_About this task_: Using the records below, write out again exactly the lines that begin at the line containing "centerpiece of the team suddenly became this" and end at the line containing "Novel Data Types: How Collaborative Tools Are", and no other lines.

_Records supplied_:
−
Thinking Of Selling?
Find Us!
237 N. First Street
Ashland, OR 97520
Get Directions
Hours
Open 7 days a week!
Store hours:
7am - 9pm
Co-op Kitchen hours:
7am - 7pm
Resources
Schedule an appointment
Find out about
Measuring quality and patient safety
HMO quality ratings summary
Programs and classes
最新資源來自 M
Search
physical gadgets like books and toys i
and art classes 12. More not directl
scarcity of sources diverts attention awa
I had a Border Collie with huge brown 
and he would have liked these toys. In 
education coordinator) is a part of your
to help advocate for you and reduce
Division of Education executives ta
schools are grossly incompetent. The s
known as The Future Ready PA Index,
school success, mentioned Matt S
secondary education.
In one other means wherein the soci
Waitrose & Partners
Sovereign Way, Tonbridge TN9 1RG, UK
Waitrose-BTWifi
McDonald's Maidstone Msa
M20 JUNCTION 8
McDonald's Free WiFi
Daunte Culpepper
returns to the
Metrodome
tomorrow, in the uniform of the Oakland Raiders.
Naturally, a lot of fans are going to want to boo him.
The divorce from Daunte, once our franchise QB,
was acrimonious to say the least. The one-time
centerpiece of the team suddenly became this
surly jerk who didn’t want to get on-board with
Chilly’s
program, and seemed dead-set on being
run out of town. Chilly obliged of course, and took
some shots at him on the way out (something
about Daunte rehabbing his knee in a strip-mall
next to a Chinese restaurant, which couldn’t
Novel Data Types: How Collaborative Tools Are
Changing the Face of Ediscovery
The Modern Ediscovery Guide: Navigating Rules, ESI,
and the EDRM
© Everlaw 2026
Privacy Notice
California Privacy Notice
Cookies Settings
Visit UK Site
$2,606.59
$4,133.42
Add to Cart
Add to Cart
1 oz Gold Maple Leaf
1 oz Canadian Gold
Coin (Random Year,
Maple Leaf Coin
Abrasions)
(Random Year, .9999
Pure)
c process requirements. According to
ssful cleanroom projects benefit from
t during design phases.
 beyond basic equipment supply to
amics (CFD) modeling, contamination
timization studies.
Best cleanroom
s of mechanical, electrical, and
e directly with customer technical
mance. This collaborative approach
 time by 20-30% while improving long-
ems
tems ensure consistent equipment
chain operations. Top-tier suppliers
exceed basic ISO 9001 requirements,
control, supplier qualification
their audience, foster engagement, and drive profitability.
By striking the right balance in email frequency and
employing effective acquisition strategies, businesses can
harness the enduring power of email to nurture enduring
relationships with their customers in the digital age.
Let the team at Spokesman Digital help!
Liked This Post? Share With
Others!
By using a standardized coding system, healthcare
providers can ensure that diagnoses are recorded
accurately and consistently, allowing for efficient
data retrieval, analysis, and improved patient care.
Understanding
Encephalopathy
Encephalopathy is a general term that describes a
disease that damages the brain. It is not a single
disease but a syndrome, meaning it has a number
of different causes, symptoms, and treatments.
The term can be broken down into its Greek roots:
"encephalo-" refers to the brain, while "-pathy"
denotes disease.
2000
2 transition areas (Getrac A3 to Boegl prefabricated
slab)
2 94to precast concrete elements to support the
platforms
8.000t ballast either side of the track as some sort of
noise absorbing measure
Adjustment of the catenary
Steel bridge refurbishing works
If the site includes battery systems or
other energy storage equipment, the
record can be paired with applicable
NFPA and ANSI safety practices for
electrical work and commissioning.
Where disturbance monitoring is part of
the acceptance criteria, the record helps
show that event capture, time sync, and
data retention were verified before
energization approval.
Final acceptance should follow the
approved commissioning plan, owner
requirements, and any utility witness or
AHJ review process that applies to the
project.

_Task output_:
centerpiece of the team suddenly became this
surly jerk who didn’t want to get on-board with
Chilly’s
program, and seemed dead-set on being
run out of town. Chilly obliged of course, and took
some shots at him on the way out (something
about Daunte rehabbing his knee in a strip-mall
next to a Chinese restaurant, which couldn’t
Novel Data Types: How Collaborative Tools Are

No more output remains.